Looks like there's more to it than requests building up in buffers faster than they're canceled by the dispatch timeout. I ran a test where the load source is removed to allow all the buffers to drain, and the proxy's memory use is not decreasing after the load stops.
I'm seeing a somewhat similar issue. Running an app in GKE v1.11.6-gke.6with linkerd edge-19.5.3 - I constantly get 2 pods evicted because of memory leaks:
The node was low on resource: memory. Container app was using 101832Ki, which exceeds its request of 0. Container linkerd-proxy was using 10473756Ki, which exceeds its request of 0
and
The node was low on resource: memory. Container app was using 147584Ki, which exceeds its request of 0. Container linkerd-proxy was using 8689292Ki, which exceeds its request of 0.
I'm only seeing this on 2 specific pods and I get a 504 Gateway Timeout from nginx when trying to access the app (through those pods). I can't see anything useful in nginx logs in relation to this.
Running kubectl top pods --containers -n default | grep linkerd shows a linkerd-proxy latency of over 900m CPU cores and over 1000Mi memory usage.
I have tested the networking and that is not the problem. Port-forwarding directly into those pods also works.
To make matters worse on a different gke environment running the same version of the app and the same version of linkerd, same machine node size and same amount of resources, everything works as expected. The only difference between the two environments is the gke version nodes, the problematic env is running v1.11.6-gke.6 meanwhile the healthy environment is running gke v1.13.6-gke.0.
I'm tempted to upgrade the nodes but please let me know if there's any more tests I can do before upgrading the nodes.
The memory leak exists above the app::errors layer in the outbound stack.
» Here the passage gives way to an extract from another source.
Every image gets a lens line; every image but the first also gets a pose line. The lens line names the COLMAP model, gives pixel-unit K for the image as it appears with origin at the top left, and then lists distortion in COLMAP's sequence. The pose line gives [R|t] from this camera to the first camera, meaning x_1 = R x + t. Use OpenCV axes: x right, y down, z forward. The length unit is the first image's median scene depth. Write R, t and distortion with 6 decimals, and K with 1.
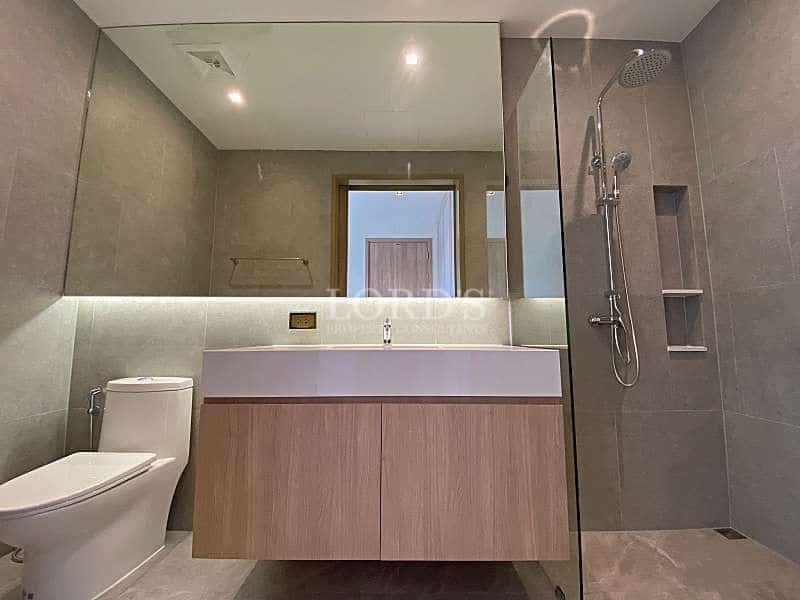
lens RADIAL K [[329.8, 0, 401.3], [0, 329.8, 305.0], [0, 0, 1]] dist [0.001749, -0.005333]
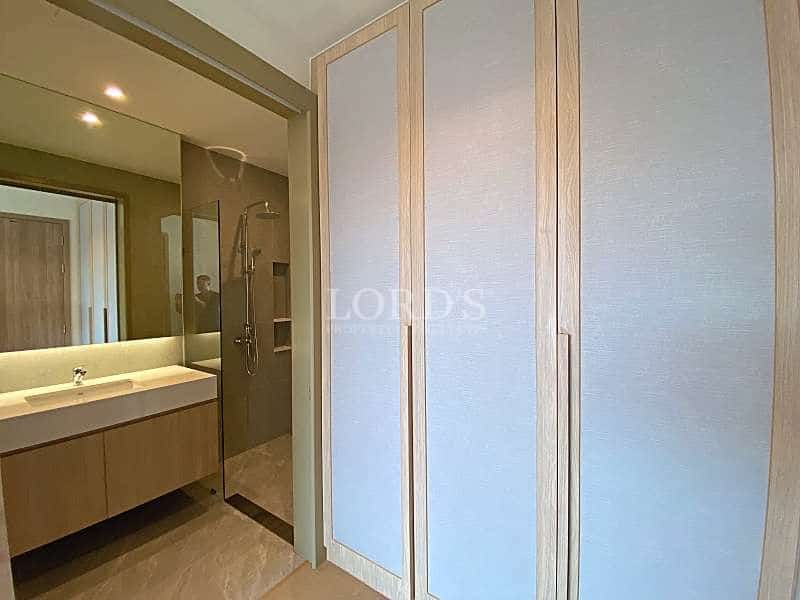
lens RADIAL K [[329.8, 0, 399.3], [0, 329.8, 300.7], [0, 0, 1]] dist [0.001749, -0.005333]
pose [[0.570727, -0.020347, 0.820888, -0.337246], [-0.086209, 0.992683, 0.084543, -0.372947], [-0.816602, -0.119019, 0.564797, -0.630610]]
In this graph, the green line corresponds to the resident set size of a proxy which fails all requests at the errors layer:

I believe this issue is caused by an upstream memory leak in the h2 library's server implementation: hyperium/h2#367.
As per a Slack conversation with @calinah, this is confirmed to fix the issue described in https://github.com/linkerd/linkerd2/issues/2863#issuecomment-498706898.
W00t!